Birds often "eat" grit to help them digest their food... that's why it's called "chicken grit".. 

Greg


----------



## Greg Elmassian (Jan 3, 2008)

Birds often "eat" grit to help them digest their food... that's why it's called "chicken grit".. 

Greg


----------



## jake3404 (Dec 3, 2010)

First, I really like your idea Steve. It seems like it is a little more work, but I think your deck will last much longer then most. 

So, let me give you an engineering explanation of what you have discovered. First your rock, you experimented with finer materials and discovered that they dont drain as well and that is true because of the smaller voids between the particles. A smaller void restricts the flow of water. Any material that has "dust" or as we term fines, will restrict water flow. That is why it is desired for a base under concrete or asphalt. 

Greg was right with the shape of your rock. A rounder edged rock, such as what you have, will more freely move because there are no edges to restrict the movement. An angular rock, such as something that has been through a crusher, will "lock-in" because the flat sides will rest against each other and prevent movement.
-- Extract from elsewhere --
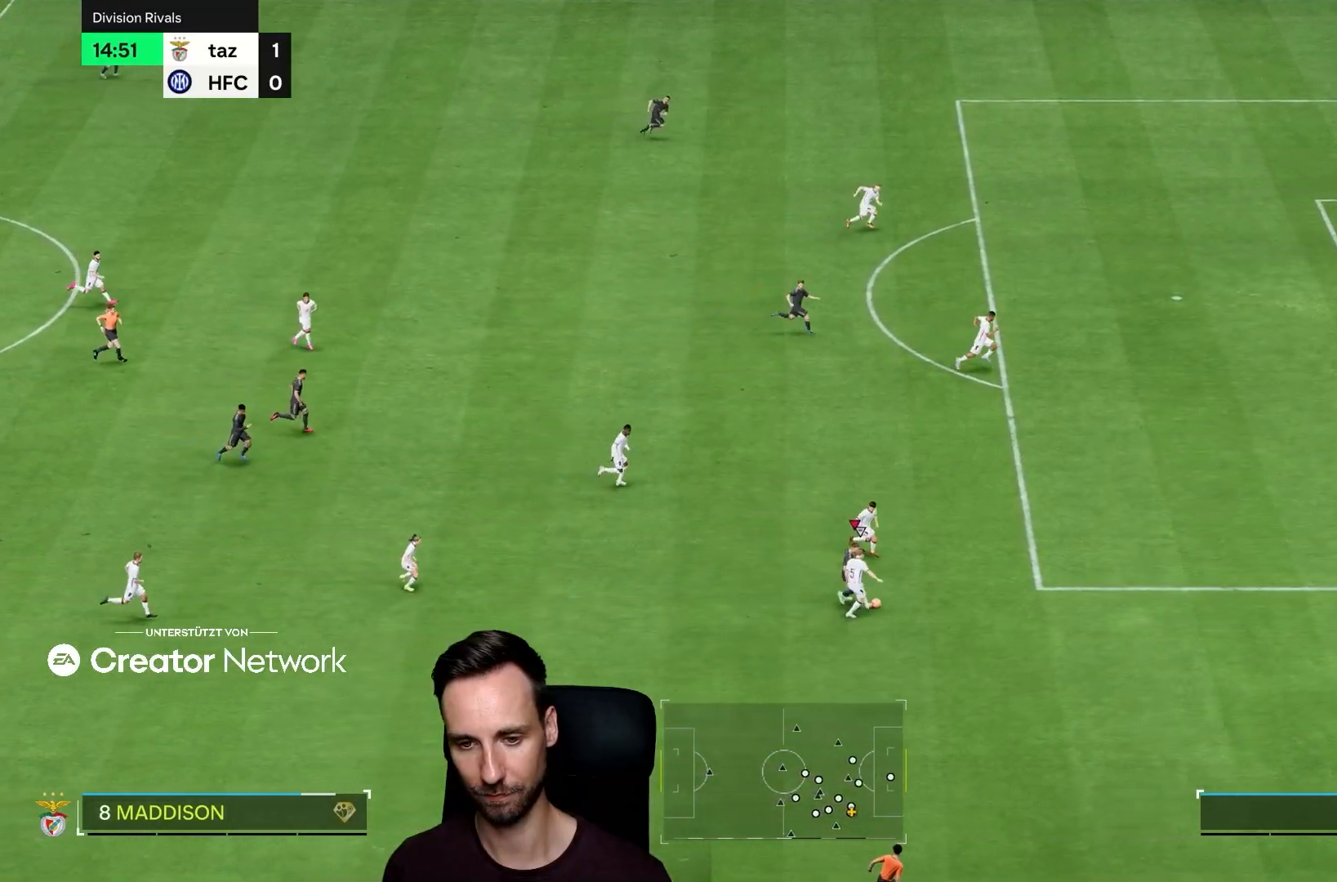
{"buttons": [], "left_stick": "up-right", "right_stick": "center", "events": [[217, "left_stick", "up-right"], [217, "right_stick", "center"]]}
Another made a suggestion to make a separation and put finer material in the center and the more coarse stuff on the outer is a pretty good idea. After a while the small material will flow into the coarser stuff but I dont think that will be a problem. You could also just spread a small layer of finer material on the top of the coarse stuff also. You will still get good drainage. It will be a little slower, but the water will not be an issue. You will have to replentish the finer stuff on top sometimes as it flows into the coarser stuff.

Finally lets talk about the optimum rock diameter size. Keep in mind, this is from my experience of crushing rock for the DM&E for their roadbed. This is consistant to what the UP and BNSF use on their lines around this area also. Also, railroads will spend what they want on ballast. If they can find a cheap alternative then they will use it. Why do you think for many years and probably some still do, used ash from the ash pit for the ballast. This means the size can vary based on the importance of the line and the area where the line is constructed. What I crushed was 3" clean rock. This meant that the maximum rock size was 3" and the majority of the rock was in the 3" size. However, there was some smaller rock in the mix as well. But, there were very little fines. The standard is less than 2% total fines in the material. So that meant this stuff was pretty clean. 

To transfer 3" diameter rock into our scales

1:20.3 = 0.148" or 37/250" which no one makes so we have to use - 1/4" rock. You might luck out and find a quarry that makes a rock called "-4 +6 fines" this is a rock that has a range smaller than a 4 sieve ( approx 3/16") and larger than a 6 sieve ( approx 1/8"). This material is used in special asphalt mixes so you might see it in a quarry that supplies material for asphalt mixes such as what my quarry did. It is probably the closest your going to come to actual "scale" ballast. 

For other scales the material would be even smaller, quarrys do not make smaller material on a production basis. You would have to make custom stuff on your own. Which would require buying a appropriate sized sieve to "screen" the proper size. Here is a list of the sieve sizes available. Sieve Table (Sorry for the music, its theirs but this is the best table I could find that was easy to understand).

There is one glaring problem with using material this small, we are outside. And just as you were concerned about drainage, the small material will be difficult to keep in place. My suggestion is go with a little oversized 1/4" and live with the oversized look. 

Sorry for the length of the post but I couldn't explain it in lesser terms.


----------